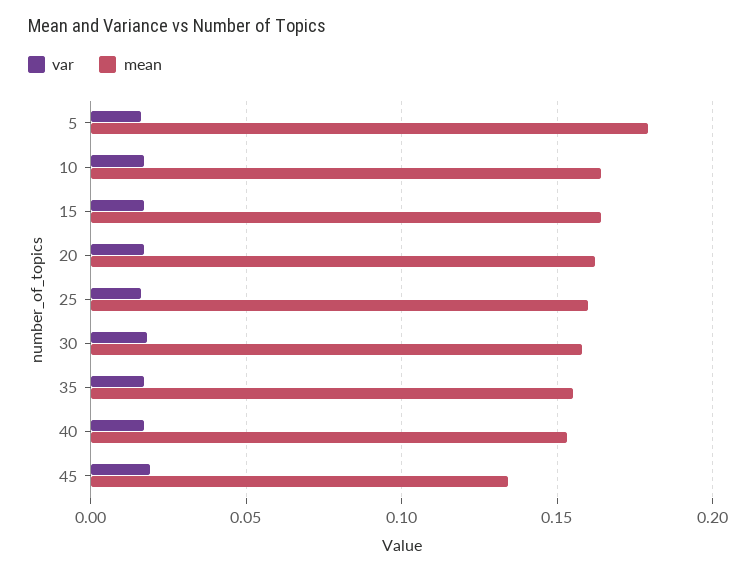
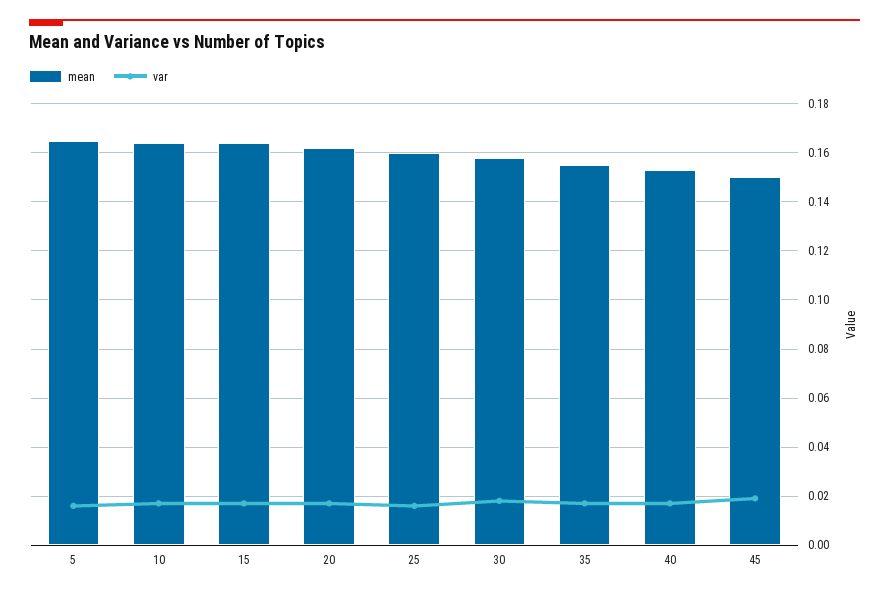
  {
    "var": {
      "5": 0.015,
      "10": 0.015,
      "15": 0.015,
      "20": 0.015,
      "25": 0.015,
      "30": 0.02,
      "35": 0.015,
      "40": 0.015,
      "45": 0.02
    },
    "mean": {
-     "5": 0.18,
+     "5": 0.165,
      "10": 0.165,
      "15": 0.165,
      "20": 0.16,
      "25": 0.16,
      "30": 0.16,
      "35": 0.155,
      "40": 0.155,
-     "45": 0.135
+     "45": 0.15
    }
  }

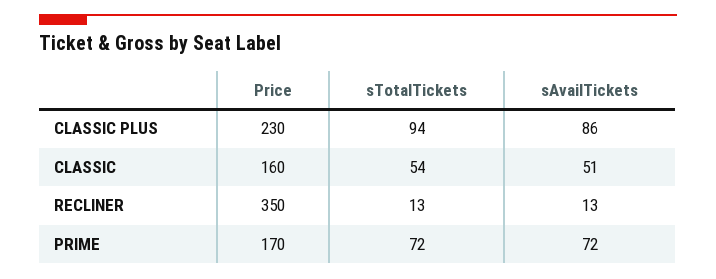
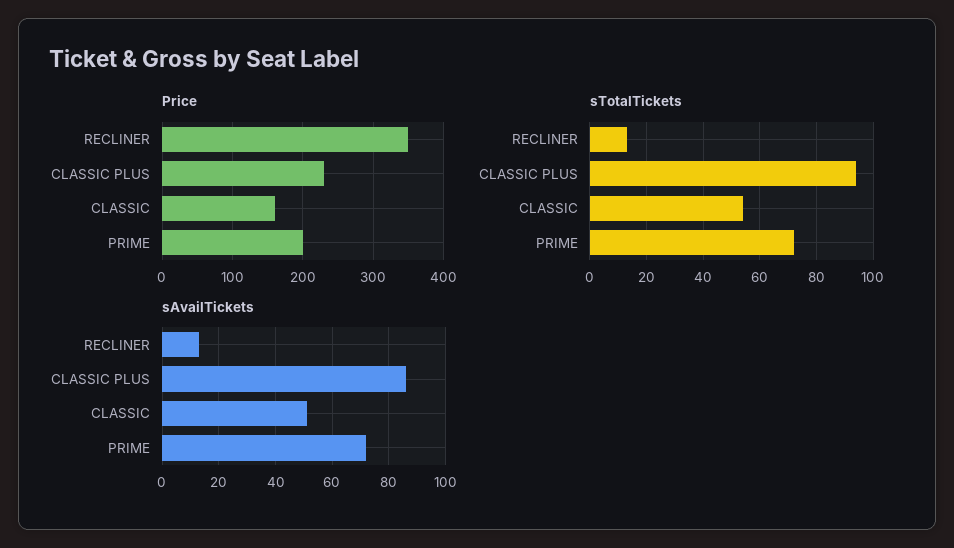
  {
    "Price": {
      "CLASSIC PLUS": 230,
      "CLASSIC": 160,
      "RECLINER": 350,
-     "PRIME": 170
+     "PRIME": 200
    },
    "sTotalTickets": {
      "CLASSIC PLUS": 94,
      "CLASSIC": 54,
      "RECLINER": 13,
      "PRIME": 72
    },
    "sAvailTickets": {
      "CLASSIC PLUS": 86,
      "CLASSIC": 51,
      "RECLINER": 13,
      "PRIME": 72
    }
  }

_Brief_:
Lines containing the word "CLASSIC" are to be pulled from the records and copied.

_Expected answer_:
      "CLASSIC PLUS": 230,
      "CLASSIC": 160,
      "CLASSIC PLUS": 94,
      "CLASSIC": 54,
      "CLASSIC PLUS": 86,
      "CLASSIC": 51,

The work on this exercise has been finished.